Stearns: Eu procuro entender sem questionar. Um certo nível de prosperidade é vital para a felicidade nas sociedades modernas, tanto para países inteiros quanto para indivíduos. Mas, depois de um certo ponto (bem abaixo do nível do bilionário), já não há correlação entre felicidade e renda.

Valor: O senhor acredita que é possível aprender a ser feliz?

Stearns: Sim, até certo ponto. Há circunstâncias em que as condições são tão ruins que o esforço pessoal não ajuda. E acho que há perigo em movimentos contemporâneos como a psicologia positiva, que podem sugerir que a felicidade depende inteiramente do indivíduo. E existem diferenças genéticas – algumas pessoas “nascem” mais felizes que outras. Mas certamente há alguns hábitos que podemos aprender que promoverão maior felicidade.

Valor: E, finalmente, o senhor se considera feliz?

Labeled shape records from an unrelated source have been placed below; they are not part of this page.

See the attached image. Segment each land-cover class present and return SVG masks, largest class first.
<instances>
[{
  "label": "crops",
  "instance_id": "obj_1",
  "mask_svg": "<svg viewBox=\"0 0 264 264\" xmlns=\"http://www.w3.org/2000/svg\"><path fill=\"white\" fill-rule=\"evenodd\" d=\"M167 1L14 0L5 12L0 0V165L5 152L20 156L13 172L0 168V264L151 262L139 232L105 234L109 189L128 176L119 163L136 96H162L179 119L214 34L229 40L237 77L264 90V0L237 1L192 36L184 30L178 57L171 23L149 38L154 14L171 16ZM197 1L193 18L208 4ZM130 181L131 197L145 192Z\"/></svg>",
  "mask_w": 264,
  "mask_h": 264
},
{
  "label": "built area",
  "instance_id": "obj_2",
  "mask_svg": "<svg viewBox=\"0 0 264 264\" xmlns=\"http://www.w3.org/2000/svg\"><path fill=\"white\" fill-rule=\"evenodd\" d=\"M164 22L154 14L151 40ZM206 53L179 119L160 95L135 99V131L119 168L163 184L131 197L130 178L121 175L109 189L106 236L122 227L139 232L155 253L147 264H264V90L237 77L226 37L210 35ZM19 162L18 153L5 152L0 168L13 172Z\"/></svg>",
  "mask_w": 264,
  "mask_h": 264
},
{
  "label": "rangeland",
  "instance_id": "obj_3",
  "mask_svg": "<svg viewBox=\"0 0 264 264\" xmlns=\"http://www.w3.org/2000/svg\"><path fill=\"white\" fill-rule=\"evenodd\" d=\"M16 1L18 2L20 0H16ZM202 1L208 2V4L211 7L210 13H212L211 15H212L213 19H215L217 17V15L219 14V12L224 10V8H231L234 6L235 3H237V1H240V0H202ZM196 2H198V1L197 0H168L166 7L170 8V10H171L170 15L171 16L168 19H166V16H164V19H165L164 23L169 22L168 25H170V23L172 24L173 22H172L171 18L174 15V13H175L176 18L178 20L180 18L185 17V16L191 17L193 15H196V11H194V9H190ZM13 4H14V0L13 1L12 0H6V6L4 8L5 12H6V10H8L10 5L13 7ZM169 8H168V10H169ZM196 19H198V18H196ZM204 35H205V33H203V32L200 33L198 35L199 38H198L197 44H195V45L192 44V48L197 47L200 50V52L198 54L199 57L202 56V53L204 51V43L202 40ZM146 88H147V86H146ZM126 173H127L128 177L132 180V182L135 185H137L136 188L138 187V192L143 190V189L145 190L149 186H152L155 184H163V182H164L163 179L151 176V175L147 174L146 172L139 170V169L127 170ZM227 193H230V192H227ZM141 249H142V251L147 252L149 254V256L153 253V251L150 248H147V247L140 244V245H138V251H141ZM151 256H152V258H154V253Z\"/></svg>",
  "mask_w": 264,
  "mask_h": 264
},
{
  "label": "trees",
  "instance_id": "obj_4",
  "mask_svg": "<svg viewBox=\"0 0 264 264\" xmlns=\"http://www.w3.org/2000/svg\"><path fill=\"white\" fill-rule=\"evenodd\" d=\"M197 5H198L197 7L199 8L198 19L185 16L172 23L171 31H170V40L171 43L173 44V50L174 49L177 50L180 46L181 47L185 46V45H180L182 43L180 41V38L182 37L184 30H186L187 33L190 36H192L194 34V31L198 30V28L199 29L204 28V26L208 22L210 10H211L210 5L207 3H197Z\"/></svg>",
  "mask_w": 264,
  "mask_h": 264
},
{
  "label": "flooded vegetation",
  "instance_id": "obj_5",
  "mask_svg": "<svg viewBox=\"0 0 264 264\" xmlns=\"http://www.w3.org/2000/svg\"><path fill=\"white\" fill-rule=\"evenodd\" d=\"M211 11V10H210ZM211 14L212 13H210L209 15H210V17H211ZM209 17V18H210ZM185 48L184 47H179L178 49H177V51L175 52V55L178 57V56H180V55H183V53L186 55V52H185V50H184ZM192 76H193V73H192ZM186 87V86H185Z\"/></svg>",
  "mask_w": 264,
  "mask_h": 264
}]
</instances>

E o que o faz feliz?

Stearns: Sim, em geral (me considero feliz). Eu tendo a ser bastante otimista (um pouco difícil agora, devido aos eventos mundiais). Tive uma carreira bastante bem- sucedida e tenho filhos que estão indo bem e netos que parecem estar indo na direção certa. E também acho importante não se preocupar em ser feliz com muita frequência, apenas tente ser útil – ironicamente, a pessoa será mais feliz assim.